Virtual Teacher Interview Tips

Jake Wilson
Jake Wilson
Elementary school principal; Ed.S. in Educational Leadership

Twelve months ago, if I were hiring a teacher, doing a virtual interview would have been the last thing on my mind during the hiring season. Few principals offered the option, and fewer candidates would have chosen it. One world pandemic later, we find ourselves in a world full of video calls, webinars, and chat rooms to accomplish the most fundamental part of our jobs.

Enter the virtual job interview. If you’re on the job hunt during this hiring season, you are likely going to have the option of doing a virtual job interview. It may even be required (especially for a first interview). If that is you, here are six great tips for nailing that next virtual job interview.

Before the Interview

Tip 1 – Know the Platform

A virtual interview is a general term for any interview that is not in-person and involves a meeting via some technology. Generally, the interviewer chooses the platform. Zoom and Google Meet are two prevalent virtual meeting platforms. The important thing is being familiar with the platform before the interview. To do this, be sure you have interacted with the program before your interview. Find out how you will interact with others during the call. Check out possible features like sharing attachments or screen sharing. These are just a few of the variables into which you need to look.

Tip 2 – Own the Setting

One benefit of a virtual job interview is that you get to be in control of your setting. In a traditional interview, the setting is chosen by the company or the supervisor in charge of hiring (generally, one that is comfortable for their team). Conversely, in a virtual interview, you get to be in control. This control offers some great benefits. Think about your background. It should not be blank, but it also should not be distracting. Think about your lighting. You do not need fancy equipment; just directly facing a well-lit window during your interview will provide ample light and will allow your interviewers to see you well. Don’t forget to dress to impress. Remember that you want your potential employer to have a mental image of you that is professional. A t-shirt will not give that desired image.

Tip 3 – Rehearse

Like any job interview, you should practice with sample questions. Be careful with this. The idea is not to guess the questions your interviewer will ask. You do not want prepared answers – you

will sound robotic and disingenuous. Instead, practice answering some traditional interview questions. If you can, use the platform you’ll be using for the interview with a friend or trusted colleague and have them give you feedback. Bonus tip: recording your answers and listening back to them is one of the best ways to hone speaking skills.
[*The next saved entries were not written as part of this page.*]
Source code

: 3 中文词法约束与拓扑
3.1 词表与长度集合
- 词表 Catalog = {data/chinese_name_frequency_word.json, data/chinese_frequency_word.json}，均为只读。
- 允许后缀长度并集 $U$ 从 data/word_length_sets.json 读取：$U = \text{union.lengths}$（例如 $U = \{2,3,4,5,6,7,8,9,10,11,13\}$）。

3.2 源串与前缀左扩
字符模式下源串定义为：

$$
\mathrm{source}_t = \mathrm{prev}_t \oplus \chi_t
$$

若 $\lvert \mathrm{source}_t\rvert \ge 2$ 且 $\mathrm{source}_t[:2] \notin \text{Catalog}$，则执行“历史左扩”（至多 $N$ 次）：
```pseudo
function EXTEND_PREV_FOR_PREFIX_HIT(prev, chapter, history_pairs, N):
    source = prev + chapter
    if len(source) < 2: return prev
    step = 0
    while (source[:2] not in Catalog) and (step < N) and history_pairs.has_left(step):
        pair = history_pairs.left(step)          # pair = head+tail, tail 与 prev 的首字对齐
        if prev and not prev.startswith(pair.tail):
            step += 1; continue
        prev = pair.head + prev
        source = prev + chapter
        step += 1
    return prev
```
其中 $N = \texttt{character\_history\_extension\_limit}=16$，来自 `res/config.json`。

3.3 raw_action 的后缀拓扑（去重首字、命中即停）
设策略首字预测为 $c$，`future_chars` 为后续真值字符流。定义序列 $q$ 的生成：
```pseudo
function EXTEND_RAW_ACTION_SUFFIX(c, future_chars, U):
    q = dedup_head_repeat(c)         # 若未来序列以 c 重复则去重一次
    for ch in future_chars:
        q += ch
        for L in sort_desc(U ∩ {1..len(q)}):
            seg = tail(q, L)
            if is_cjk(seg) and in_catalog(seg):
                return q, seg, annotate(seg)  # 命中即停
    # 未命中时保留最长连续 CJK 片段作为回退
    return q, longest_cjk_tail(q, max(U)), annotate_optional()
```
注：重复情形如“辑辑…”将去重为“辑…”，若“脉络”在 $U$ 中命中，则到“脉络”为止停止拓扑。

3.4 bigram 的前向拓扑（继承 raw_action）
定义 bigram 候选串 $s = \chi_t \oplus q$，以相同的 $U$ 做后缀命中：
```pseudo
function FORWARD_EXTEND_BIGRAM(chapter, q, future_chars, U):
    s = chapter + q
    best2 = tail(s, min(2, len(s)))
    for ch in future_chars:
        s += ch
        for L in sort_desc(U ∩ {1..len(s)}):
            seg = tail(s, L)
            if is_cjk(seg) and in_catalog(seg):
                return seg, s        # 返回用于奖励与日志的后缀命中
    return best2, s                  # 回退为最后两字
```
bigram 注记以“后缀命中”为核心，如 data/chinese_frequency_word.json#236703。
During and After the Interview

Tip 4 – Create your Space

Taking part in a virtual interview has its advantages. Namely, your interviewers have a relatively small rectangle of your setting. That means that you can create a cockpit of reference sheets, bulleted lists of info, and notes about your accomplishments. Whether you prefer printed information or multiple tabs in a browser, you will have the benefit of useful information right at your fingertips. Imagine getting to that part of the interview where they ask if you have questions, and you can reference an item directly from the school’s website or school improvement plan. Color your interviewers impressed.

Tip 5 – Interactions with Interviewers

Everyone knows that eye contact during an interview is essential. Somewhere between nervous glancing and awkward staring lives excellent eye contact and mastering; this can take an interview from mediocre to fantastic. Also, don’t forget about body language; some gestures and movements of the arms and head can be distracting on camera. Be sure to pay attention to this (especially when practicing). You want your web camera to be at eye level. Looking down on your computer screen is never a good look, and it can negatively impact how interviewers see you and your background. Stack up some books if you’re using a laptop so that the camera is at eye level. Trust me, this looks much better.

Tip 6 – Remember, An Interview is an Interview

Just because your interview is digital does not mean that you should not practice good professional behavior during and after the interview. Remember to use professional language, sit up straight, say thank you, and call interviewers by name. Always jot down each interviewer’s name so you can reference specifics from the interview when sending a thank you email.

Remember, a virtual job interview is not the scary thing it might once have been. What might have been an awkward experience before is rapidly becoming just the way we do things. Whether you interview is in-person or online, be sure to spend some time preparing for success, and you are very likely to find it.